心が疲れた時にまた読み返して、ゆるーく生きる筆者の思考を覗きながら、私の心もゆるーくしてあげたいなと思った。
Posted by ブクログ
ここ最近で一番好きな作品かもしれない。phaさんの旅?引越し?の記録なのだけれど、「飽きないこと」「疲れないこと」に命を懸けている姿がなんだか居心地よくて。針で穴をあけて空気を抜くみたいに、ガチガチになった平日の頭を救ってくれた一冊。
・1週間後に自分が何をしたい気分になっているかなんて想像できない。1ヶ月後に自分がどこに行きたいかなんてわかるわけがない。半年後には自分がトラックにはねられて死んでいるかもしれない。
・多分、僕が旅に求めているのは珍しい経験や素晴らしい体験ではなく、単なる日常からの距離だけなのだ。
・人間というのは周りの環境にすごく影響を受けるものだから、身を置く環境を変えてみると、自分の行動のどの部分が周りの影響でやっていたことで、どの部分が環境によらず自分がやりたいことなのかが見えてきたりするからだ。

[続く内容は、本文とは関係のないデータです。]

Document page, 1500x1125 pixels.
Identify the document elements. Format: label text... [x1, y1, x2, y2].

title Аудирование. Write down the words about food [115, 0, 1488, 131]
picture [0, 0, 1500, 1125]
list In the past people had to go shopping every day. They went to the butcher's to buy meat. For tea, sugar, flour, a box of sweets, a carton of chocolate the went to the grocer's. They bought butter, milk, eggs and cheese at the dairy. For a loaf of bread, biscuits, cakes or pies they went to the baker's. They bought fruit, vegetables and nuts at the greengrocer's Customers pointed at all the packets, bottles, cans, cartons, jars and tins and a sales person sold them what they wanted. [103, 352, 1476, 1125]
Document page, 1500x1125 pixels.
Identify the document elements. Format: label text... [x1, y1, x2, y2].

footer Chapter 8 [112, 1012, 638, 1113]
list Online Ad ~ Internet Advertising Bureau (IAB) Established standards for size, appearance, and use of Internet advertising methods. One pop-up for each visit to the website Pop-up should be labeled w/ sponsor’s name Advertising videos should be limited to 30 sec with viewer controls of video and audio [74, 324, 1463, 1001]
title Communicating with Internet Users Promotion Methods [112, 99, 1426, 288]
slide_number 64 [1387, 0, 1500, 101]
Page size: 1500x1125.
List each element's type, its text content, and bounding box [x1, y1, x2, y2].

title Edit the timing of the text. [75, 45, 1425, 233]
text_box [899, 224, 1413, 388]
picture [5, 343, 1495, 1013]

・この「場所にアイデア・エナジーがたまる」という考え方が好きなので真似をしているところがある。人間は周りの環境の影響をとても受けやすい生き物だから、自分がいる環境によって考えることが変わってくる。一つの場所にずっといると考え方が固まって視野が狭くなるし、別の場所に移動するだけで違う発想が生まれてきたりする。だからときどき場所を変えながらいろいろな角度から物事を考えてみることが大事だ。
Posted by ブクログ
いろんなところにフラっと出かけられてるphaさんの考え方みたいなのが書かれていて、
フラッと読めて楽しめました。
同じことをしても、いつもいる場所から物理的距離を置いて同じことをする、という事に案外意味があったりするんだなー、と納得させられました。
客観視できる、というようなことが確か初めのほうで書かれていた。
戻ってまたいつのも生活をするために、ちょっと離れる、という、
移動が自分の思考や感覚に与える影響はやっぱ大きいんだろうなーと。
自分も生き方として、ここで紹介されているような、実験精神を負担のない形でこうして採り入れられるといいかもなーと思いました。